BEGIN
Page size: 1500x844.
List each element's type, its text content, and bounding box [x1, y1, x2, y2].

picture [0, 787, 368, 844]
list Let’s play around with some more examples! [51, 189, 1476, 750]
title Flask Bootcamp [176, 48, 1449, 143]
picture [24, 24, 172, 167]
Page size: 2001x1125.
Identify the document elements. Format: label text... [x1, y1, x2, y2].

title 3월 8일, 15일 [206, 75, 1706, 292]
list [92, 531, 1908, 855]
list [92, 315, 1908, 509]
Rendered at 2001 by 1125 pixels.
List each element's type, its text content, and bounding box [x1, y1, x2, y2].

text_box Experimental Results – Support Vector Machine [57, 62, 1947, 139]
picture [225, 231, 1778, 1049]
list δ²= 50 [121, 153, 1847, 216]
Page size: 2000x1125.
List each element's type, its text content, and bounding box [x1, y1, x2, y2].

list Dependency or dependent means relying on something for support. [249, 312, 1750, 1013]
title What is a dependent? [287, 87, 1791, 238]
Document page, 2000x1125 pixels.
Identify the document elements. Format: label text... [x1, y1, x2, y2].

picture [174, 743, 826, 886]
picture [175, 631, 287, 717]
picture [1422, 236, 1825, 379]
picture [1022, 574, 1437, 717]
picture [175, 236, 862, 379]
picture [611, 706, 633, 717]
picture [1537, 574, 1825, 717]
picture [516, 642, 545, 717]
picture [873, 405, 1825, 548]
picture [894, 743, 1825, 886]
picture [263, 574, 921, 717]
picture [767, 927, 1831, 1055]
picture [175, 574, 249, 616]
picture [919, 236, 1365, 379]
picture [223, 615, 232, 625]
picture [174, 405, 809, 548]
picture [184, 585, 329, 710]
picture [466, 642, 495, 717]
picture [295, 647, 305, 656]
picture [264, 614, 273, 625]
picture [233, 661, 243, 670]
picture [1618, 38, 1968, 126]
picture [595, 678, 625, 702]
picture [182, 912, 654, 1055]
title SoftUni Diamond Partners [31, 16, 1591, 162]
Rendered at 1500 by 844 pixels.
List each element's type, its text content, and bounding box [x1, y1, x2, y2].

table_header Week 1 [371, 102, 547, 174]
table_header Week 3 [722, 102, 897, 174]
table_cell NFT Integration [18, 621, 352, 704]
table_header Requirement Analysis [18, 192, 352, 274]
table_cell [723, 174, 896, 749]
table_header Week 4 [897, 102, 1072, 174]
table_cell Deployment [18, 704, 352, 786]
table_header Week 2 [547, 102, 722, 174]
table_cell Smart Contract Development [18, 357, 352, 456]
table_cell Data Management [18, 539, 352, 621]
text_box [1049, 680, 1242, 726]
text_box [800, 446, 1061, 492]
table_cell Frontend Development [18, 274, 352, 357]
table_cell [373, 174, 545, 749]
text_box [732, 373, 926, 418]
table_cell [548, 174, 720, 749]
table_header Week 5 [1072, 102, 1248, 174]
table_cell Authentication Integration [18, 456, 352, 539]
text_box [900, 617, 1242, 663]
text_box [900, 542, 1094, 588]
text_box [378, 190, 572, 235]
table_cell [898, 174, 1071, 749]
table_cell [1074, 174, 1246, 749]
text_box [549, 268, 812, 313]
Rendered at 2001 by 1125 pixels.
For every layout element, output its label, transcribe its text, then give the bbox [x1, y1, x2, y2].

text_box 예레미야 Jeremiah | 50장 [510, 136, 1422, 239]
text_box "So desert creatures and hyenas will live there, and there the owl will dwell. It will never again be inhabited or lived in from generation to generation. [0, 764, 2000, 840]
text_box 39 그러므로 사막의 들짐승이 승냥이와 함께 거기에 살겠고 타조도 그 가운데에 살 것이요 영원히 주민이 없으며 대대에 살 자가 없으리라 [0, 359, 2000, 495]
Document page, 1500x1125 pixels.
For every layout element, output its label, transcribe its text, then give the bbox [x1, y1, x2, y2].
END
What the task requires — Copy out each line of the data where the string "size" appears.

Solution to the problem —
Page size: 1500x844.
Page size: 2001x1125.
Page size: 2000x1125.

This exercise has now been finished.